世相サンタが登場したのは09年。うろこの家のとんがり屋根にサンタが登り、スポーツ選手や芸能人、政治家ら、その年の話題をさらった有名人をサンタが「連れてくる」という設定だ。
人選のルールは、世間に明るいニュースを提供した人であること。ワールドカップ(W杯)で優勝したサッカー女子日本代表の「なでしこジャパン」やラグビーの五郎丸歩選手、NHK大河ドラマになった戦国武将の黒田官兵衛ら、各界の「今年の顔」が選ばれてきた。
「本来なら、違う意味で選ぶのに苦労する年になるはずだった」
同グループの企画・広報ディレクター崎原朝香さんはため息をつく。
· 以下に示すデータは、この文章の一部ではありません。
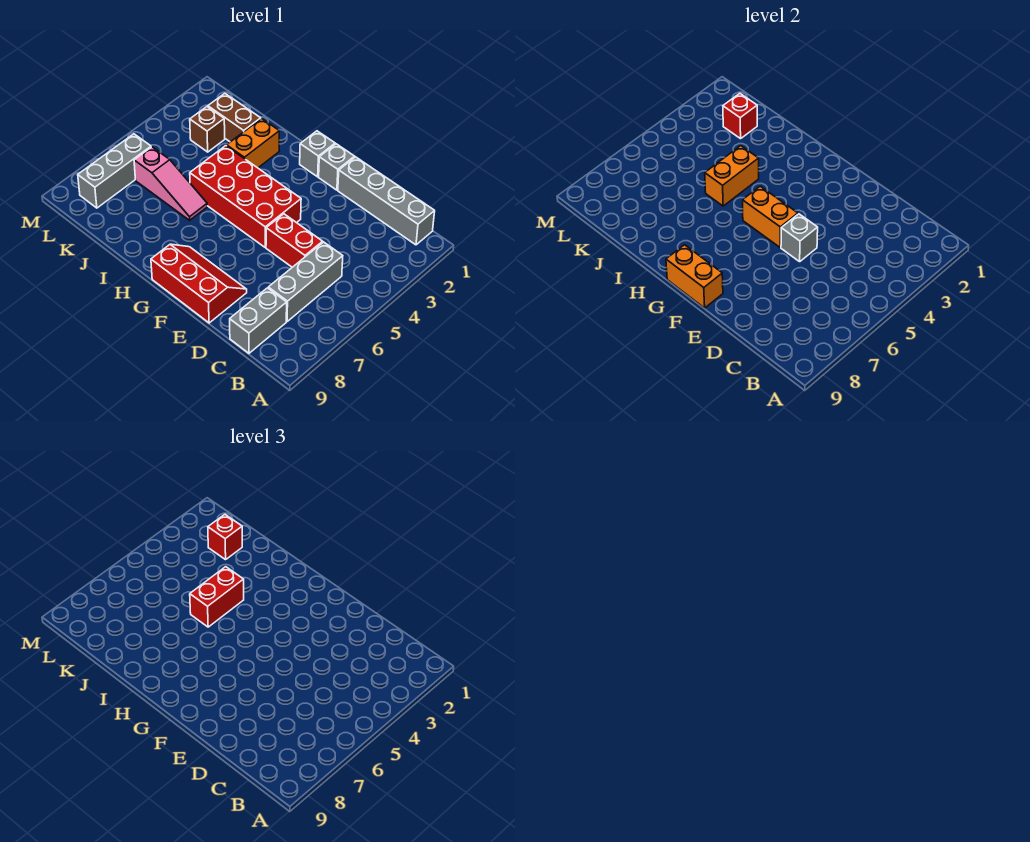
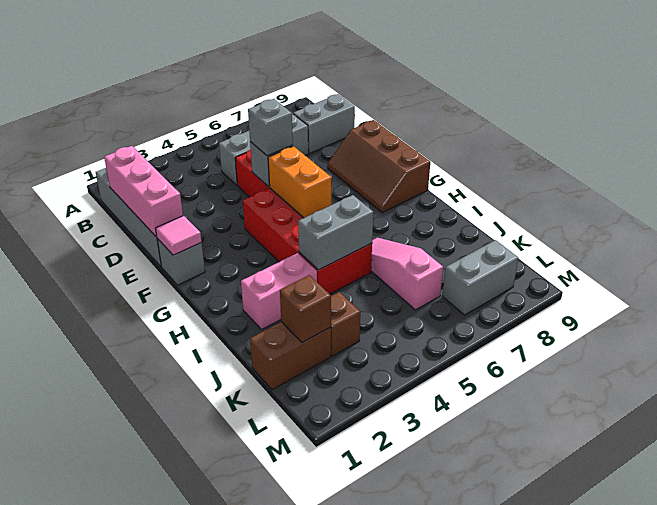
none -> pink brick C1:E1 level 2
red slope E8:G9 level 1 top 9 -> brown slope E8:G9 level 1 top 9
none -> pink tile F1 level 2
orange brick F9:G9 level 2 -> none
grey brick G1 level 1 -> grey brick E5 level 3
orange brick I2:I3 level 1 -> pink brick I2:I3 level 1
orange brick I4:I5 level 2 -> grey brick I4:I5 level 2
red brick I4:I5 level 3 -> none
brown brick J2:K2 level 1 -> brown brick K1:K2 level 1
red brick K2 level 2 -> brown brick K2 level 2
red brick K2 level 3 -> none
grey brick L6:L8 level 1 -> grey brick L7:L8 level 1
東京五輪・パラリンピックで多くのアスリートが活躍したに違いなく、「人選が難しくてうれしい悲鳴、だったでしょう」
しかし、今年の話題は世界的に見てもコロナ一色。日本人のノーベル賞受賞者もいなかった。スタッフでアイデアを出し合っても、頭に浮かぶのは暗いニュースばかりという。
とはいえ、人物選びの締め切りは迫る。遅くとも10月下旬までにモチーフを決め、京都市の専属デザイナーが制作に取りかからなければ、11月下旬のお披露目に間に合わない。
将棋の王位、棋聖を獲得した藤井聡太二冠(18)と、テニスの全米オープンで2度目の優勝を果たした大坂なおみ選手(23)の名前は挙がっている。崎原さんは「2人は過去にも登場したが、今年もおそらく当確。でも他はさっぱりいなくて…」と困り果てる。
ちなみに、09年の世相サンタ第1号は、特定の人物ではない。新型インフルエンザの流行を受け、大きなマスク姿のサンタだった。